Martin

Martin

Jean sits in a wheelchair with a box file on a table next to her. She indicates a photograph of a young man in his late teens, also on the table. 

That’s my boy.

Was.

C’etait mon fils. 

Il est mort.

Martin.

The start of 1986. Wouldn’t have his photo taken once he was diagnosed. By the end of 1987, he was gone. One of the “average 15 months from diagnosis” brigade.

If he’d been in The Middlesex in 1987 rather than in Birmingham General, it could have been him as the Poster Boy of the People’s Princess. Lady Di. Princess Diana. Diana, Princess of Wales. She had all her own trials and sorrows but she travelled around the country to break down the myths and she visited my boy and held his hand when he was being treated like a leper, even by the hospital staff. I’m not a fan of the Monarchy but probably neither was she by the time they’d spat her out.

No gloves. No mask. She didn’t seem to notice the Kaposi tumours that made him so ashamed nor the fact that he looked like someone just out of Belsen. Just held his hand like he was a real human being and not a monster. Such a contrast to the staff who opened the door a crack and shoved his tray in with their foot.

He died three weeks later. 

It’s like that in here too. Course, no-one can shake your bare hand but even though they finally have their masks and aprons and face shields, there are some who make you feel human and others who handle you like you were a bucket of fermenting potato peelings. 

I love a bit of irony, especially the bitter kind. There was Martin, couldn’t pass his virus on just by social contact but surrounded by people so covered up you couldn’t even tell whether they were male or female – and here’s me, highly vulnerable, dead ringer for the profile of worst case scenario and it takes the government weeks to get the care staff the PPE they need to stop the spread of our virus. The history of the world in small absurdities.

I haven’t seen anyone apart from the staff for weeks. Although they took their time deciding what to do about us, we are all confined to barracks and no parole for good behaviour. Course the conspiracy theorists are arguing that we were ignored for so long because we were expendable. We live too long. We clog up the health service. If thousands of us can be wiped out so much the better.

I wonder. Because we are a high risk group, are they, our Lords and Masters, trying to protect us from the outside world or protect the outside world from us, with our aged bodies and our obesity and our heart complaints and our diabetes? Walking - or not walking in some cases, including mine - disease-spreaders.  So, more parallels with my poor boy, if you believed the Daily Mail and The Sun at the time. And then Chief Constable James Anderton weighs in declaring that gay men are dying because they are swirling in a cess-pit of their own making. If it is only gays who are dying of this disease, then let’s leave them to their perverted practices and unnatural lifestyles. If we don’t talk about it, Margaret and Ronald, it will go away. Except that it didn’t, did it? 

The tabloid press had a field day once the numbers started to double and double again. Warnings about the “dangers of predatory and sexually violent AIDS carriers”. It was dismissed as “just” a gay plague before they knew it could infect anyone, before they realised that the virus didn’t actually stop to check: “Are you gay?” “Do you need a blood donation.” “Is your mother a drug addict, child?”

You could “reasonably be deemed guilty if you belonged to those deviant sub populations, engaging in moral depravity and endangering your own lives.” I suppose the haemophiliacs and the babies were just collateral damage. 

Am I sounding like a newspaper report? That’s because they’re all here in this box. All those hate-filled judgements and prejudices for 20 pence.

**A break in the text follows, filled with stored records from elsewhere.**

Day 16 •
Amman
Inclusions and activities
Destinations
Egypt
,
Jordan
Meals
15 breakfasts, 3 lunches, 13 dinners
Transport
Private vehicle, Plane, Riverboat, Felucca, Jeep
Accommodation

I shout at the cuttings even now, after 33 years: “That’s my beautiful, kind, timid, confused son you are talking about!” 

And the bigotry’s still there. I heard one of the care staff – a gentle, lovely Chinese woman - telling another how, on her way to work, a bloke had coughed in her face, shouting “’Ave it back, you Chinky cunt”. Once Martin started to show the signs, the neighbourhood yobs were always screaming abuse at him, so that he stopped going out.

My Martin was seventeen. Rob was his first boyfriend, a couple of years older than him. Course the age of consent was still 21 but how was that going to stop a young lad, madly in love, all the torment finally making sense? The doctor said that he was “one of the unlucky ones”, infected by his first partner by a disease that took hold rapidly in his case, dead just before his nineteenth birthday. Il a brise mon coeur. 

That’s about all the French I have left from the first year of a French degree. Bit of a pattern there. First freedom away from home, first boyfriend, pregnant by term two. Had to leave of course. It was 1970. And then it was just me and Martin for nineteen years. 

Developed multiple sclerosis soon after he died. I was 37. Another autoimmune disease but of unknown origin. Two to three times more likely in women and one of the most common disabilities in younger adults. Did my research. Could have been related to extreme stress. Well, I had that alright.

Mine was primary progressive MS so no remission. MS. AIDS. KS. COVID19. Coronavirus Disease19. 

Lives lived – or lost - through acronyms.

The rattling of a tea trolley can be heard.